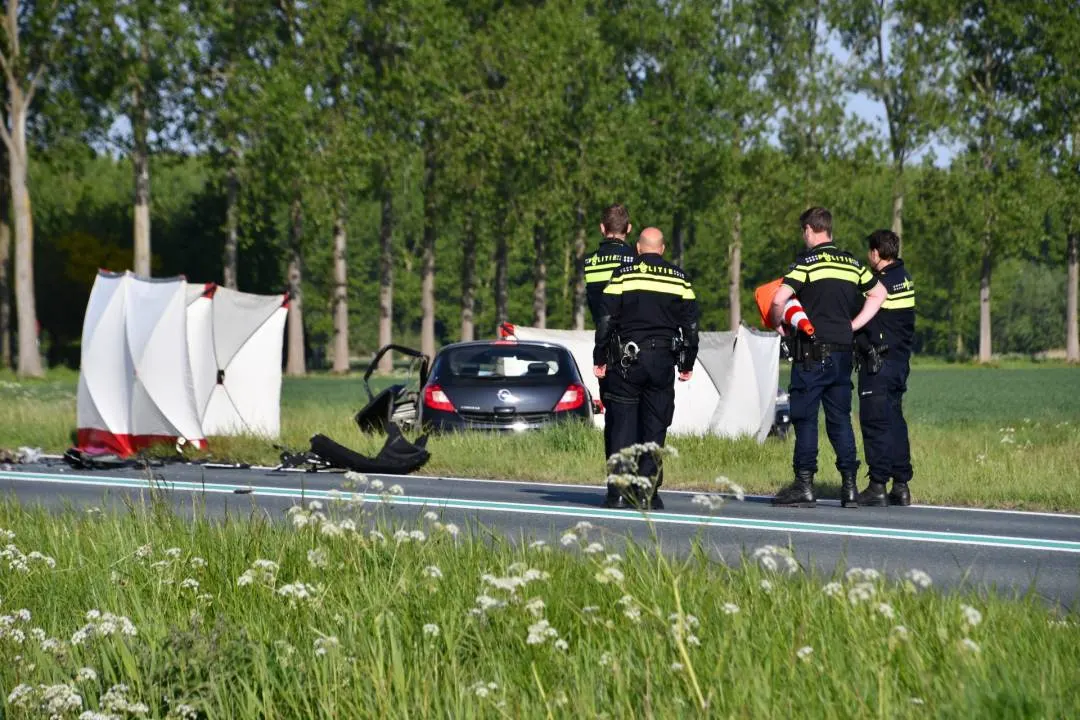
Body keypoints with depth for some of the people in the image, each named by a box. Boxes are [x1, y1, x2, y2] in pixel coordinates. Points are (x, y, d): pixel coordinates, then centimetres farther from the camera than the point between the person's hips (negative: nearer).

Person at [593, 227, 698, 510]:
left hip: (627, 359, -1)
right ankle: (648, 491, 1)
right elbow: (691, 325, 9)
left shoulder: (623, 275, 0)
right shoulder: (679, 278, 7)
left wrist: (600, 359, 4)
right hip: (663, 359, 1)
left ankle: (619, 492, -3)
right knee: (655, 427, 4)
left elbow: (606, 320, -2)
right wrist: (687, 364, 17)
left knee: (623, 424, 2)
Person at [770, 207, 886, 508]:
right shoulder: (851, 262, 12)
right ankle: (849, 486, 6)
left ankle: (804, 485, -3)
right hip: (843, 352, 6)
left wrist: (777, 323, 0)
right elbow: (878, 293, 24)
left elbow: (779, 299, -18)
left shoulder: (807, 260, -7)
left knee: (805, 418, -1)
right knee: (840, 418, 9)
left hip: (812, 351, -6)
+ + + +
* **Task**: Return every line of the material in which the word "left" is found.

* **Written reply**:
left hip: (627, 359, -1)
left shoulder: (623, 275, 0)
left wrist: (600, 359, 4)
left ankle: (619, 492, -3)
left elbow: (606, 320, -2)
left knee: (623, 424, 2)
left ankle: (804, 485, -3)
left wrist: (777, 323, 0)
left elbow: (779, 299, -18)
left shoulder: (807, 260, -7)
left knee: (805, 418, -1)
left hip: (812, 351, -6)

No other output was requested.